Dilansir dari goodnewsfromindonesia.id, seorang wartawan senior, Budiarto Shambazy, masih ingat bagaimana Dono dengan gagah berani menghadang serbuan tentara ke kampus UAJ atau Universitas Katolik Atmajaya, Jakarta. Kala itu ratusan mahasiswa yang bersembunyi di UAJ diberondong senjata api selama kurang lebih satu jam dan Dono dengan beraninya mengarahkan selang hydrant kepada pasukan tentara tersebut untuk melindungi mahasiswa yang sedang turun aksi.
Sampaikan Kritik Lewat Karya
Mungkin sudah banyak yang tahu karya-karya Dono bersama Kasino dan Indro merupakan sebuah kritik terhadap Pemerintah pada jamannya. Kalau pada masa itu banyak kalangan berbondong-bondong membuat karya yang mengandung unsur SARA, Warkop DKI mengemas karyanya dengan sentuhan humor. Dono, Kasino, dan Indro pertama kali mengudara di Radio Prambors. Mereka membawakan program Warung Kopi Prambors dan menyampaikan celetukan-celetukan kecilnya terhadap situasi sosial yang mereka hadapi.
Tak lama kemudian, karya-karya mereka bisa dituangkan ke dalam sebuah film. Ada lebih dari 5 film yang berhasil mereka produksi, salah satunya berjudul “Chips.” Film ini menceritakan tentang para aparat yang baik dan jujur, dimana hal tersebut merupakan oposisi dari kondisi yang sebenarnya sedang terjadi. Kata-kata yang masih sering dilontarkan banyak orang dan dikutip dari salah satu film Warkop DKI ini adalah “tertawalah sebelum tertawa itu dilarang.” Frasa tersebut sangat menggambarkan keadaan orde baru yang mana segala sesuatunya kurang bebas dan penuh larangan.
Menulis Karya Sastra dalam Bentuk Novel
Bukti bahwa Dono memang bukan pelawak biasa adalah ia juga menulis novel. Kritikannya tidak hanya disajikan lewat celetukan-celetukan saat siaran di radio maupun film yang digarap bersama kedua rekannya.
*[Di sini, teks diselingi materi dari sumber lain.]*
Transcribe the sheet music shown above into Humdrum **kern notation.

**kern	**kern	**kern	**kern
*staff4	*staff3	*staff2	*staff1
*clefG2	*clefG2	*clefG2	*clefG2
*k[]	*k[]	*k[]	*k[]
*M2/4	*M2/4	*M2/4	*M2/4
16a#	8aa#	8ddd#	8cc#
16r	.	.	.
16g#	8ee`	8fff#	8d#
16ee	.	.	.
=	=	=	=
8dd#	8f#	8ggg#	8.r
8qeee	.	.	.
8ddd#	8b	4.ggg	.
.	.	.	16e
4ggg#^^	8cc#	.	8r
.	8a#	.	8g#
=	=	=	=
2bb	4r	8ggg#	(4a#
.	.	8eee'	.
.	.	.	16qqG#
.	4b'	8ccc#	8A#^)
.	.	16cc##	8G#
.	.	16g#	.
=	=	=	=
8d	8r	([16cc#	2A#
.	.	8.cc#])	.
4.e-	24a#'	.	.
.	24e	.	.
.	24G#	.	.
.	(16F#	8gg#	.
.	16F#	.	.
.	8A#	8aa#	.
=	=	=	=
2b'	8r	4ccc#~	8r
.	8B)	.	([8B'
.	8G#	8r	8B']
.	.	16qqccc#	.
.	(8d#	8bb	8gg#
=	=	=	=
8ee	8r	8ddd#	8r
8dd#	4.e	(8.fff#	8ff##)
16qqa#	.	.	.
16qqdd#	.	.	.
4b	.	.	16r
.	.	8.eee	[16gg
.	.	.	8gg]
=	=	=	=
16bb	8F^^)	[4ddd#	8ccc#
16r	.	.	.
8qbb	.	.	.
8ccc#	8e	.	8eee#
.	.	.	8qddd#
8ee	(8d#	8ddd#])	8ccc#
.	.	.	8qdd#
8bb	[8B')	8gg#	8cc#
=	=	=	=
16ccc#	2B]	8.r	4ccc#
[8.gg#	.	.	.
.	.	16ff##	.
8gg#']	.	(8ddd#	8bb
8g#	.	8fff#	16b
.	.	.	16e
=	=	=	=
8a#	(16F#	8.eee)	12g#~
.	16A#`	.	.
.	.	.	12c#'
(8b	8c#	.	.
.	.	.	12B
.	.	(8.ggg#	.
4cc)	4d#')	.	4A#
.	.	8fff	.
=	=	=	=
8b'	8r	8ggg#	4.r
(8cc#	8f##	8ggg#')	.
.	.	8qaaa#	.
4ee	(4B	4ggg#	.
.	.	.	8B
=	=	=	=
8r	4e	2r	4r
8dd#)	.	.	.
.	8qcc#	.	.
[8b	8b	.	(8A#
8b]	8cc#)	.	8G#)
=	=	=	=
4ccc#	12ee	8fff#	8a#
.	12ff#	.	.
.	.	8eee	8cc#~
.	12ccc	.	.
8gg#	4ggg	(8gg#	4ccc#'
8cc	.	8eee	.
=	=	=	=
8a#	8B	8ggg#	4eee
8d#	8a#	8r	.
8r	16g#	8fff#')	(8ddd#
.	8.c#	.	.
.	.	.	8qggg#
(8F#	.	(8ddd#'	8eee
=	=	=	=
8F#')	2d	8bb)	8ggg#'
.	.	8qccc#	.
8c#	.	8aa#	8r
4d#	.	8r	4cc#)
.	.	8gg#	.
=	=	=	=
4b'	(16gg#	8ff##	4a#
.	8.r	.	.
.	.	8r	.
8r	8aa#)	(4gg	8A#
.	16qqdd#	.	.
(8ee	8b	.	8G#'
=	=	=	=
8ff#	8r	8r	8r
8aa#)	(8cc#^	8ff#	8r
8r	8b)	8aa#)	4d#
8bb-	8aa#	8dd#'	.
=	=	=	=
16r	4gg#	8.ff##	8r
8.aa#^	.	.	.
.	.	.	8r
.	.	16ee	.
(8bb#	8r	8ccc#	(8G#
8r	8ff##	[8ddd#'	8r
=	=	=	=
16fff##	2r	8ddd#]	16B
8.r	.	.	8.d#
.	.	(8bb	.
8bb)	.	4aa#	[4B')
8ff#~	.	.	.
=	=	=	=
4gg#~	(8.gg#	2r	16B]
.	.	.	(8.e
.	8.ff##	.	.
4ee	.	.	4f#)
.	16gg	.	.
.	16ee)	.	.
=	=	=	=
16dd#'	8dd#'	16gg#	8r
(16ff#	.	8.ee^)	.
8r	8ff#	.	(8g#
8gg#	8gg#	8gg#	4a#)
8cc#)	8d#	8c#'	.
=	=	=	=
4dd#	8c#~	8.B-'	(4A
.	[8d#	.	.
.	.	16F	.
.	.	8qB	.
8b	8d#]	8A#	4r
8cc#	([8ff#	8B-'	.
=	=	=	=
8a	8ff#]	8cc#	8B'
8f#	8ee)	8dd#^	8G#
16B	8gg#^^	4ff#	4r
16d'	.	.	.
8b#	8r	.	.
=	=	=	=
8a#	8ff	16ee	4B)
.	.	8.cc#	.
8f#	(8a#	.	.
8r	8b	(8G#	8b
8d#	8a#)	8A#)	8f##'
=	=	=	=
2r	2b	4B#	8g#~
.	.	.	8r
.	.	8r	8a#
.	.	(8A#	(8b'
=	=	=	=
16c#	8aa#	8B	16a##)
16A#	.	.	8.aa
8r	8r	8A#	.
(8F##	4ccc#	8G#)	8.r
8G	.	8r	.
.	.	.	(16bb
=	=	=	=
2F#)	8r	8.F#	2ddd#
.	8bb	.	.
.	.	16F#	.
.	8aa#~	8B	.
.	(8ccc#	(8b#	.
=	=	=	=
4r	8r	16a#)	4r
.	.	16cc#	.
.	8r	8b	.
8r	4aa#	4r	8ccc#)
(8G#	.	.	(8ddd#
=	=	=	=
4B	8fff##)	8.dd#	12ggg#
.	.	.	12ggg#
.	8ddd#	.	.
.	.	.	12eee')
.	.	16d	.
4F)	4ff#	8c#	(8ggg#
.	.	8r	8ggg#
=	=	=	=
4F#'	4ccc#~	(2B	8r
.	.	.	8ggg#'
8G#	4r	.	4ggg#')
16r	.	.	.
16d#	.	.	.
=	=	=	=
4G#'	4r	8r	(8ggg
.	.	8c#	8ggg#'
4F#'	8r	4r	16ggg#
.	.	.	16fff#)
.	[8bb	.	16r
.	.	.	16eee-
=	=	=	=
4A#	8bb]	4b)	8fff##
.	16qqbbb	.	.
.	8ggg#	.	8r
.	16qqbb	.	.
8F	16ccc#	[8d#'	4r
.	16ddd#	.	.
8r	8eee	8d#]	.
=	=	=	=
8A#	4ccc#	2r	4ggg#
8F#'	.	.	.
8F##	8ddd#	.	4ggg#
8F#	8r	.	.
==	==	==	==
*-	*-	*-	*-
Ada sekitar 4 novel yang ditulis olehnya; Cemara-Cemara Kampus (1988), Bila Satpam Bercinta (1999), Dua Batang Ilalang (1999), dan Senggol Kiri Senggol Kanan (2009).
Dua Batang Ilalang merupakan novelnya yang laris. Ditulis di sela-sela aktivitasnya menjadi pejuang reformasi ’98, setting dan ide cerita diambil tidak jauh-jauh dari sana. Ia menciptakan karakter utama sebagai mahasiswa yang ikut turun aksi sehingga dikeluarkan dari kampus. Hal-hal yang ia tulis sebenarnya sangat dekat dengan kondisi sosial yang ada sehingga sangat mengena ketika dibaca.
Berhasil Menyekolahkan Putranya Hingga S3
Bagi sebagian orang yang kurang ngeh bahwasanya Dono adalah seorang yang cerdas mungkin akan membandingkan ia dan putranya. Headline-headline yang kerap bermunculan adalah “nasib putra Dono yang tidak seperti bapaknya.” Padahal jika ditilik lagi, kecerdasan putranya pasti hasil turunan dari sang ayah. Putra kedua Dono, Damar Canggih Wicaksono berhasil melanjutkan pendidikannya hingga ke jenjang S3.
Pria 30 tahun ini menyelesaikan S1-nya di Universitas Gadjah Mada Yogyakarta dan S2-nya di École Polytechnique Federale De Lausanne (EPFL), mengambil jurusan teknik nuklir. Sekarang, ia sedang menjalankan pendidikan strata 3-nya di kampus yang sama di Swiss, memperdalam ilmunya tentang nuklir. Rencananya setelah lulus nanti adalah menjadi dosen seperti sang ayah.
Itulah sisi lain Dono “Warkop” sang pelawak kondang tanah air yang bisa membuat netizen sekalian terkaget-kaget. Pasalnya, fakta-fakta Dono di atas belum banyak muncul ke permukaan. Publik hanya mengetahui sosoknya sebagai seorang yang humoris. Di ulang tahunnya yang ke-50 ini kita doakan saja semoga karya-karya Dono bisa selalu menginspirasi masyarakat Indonesia.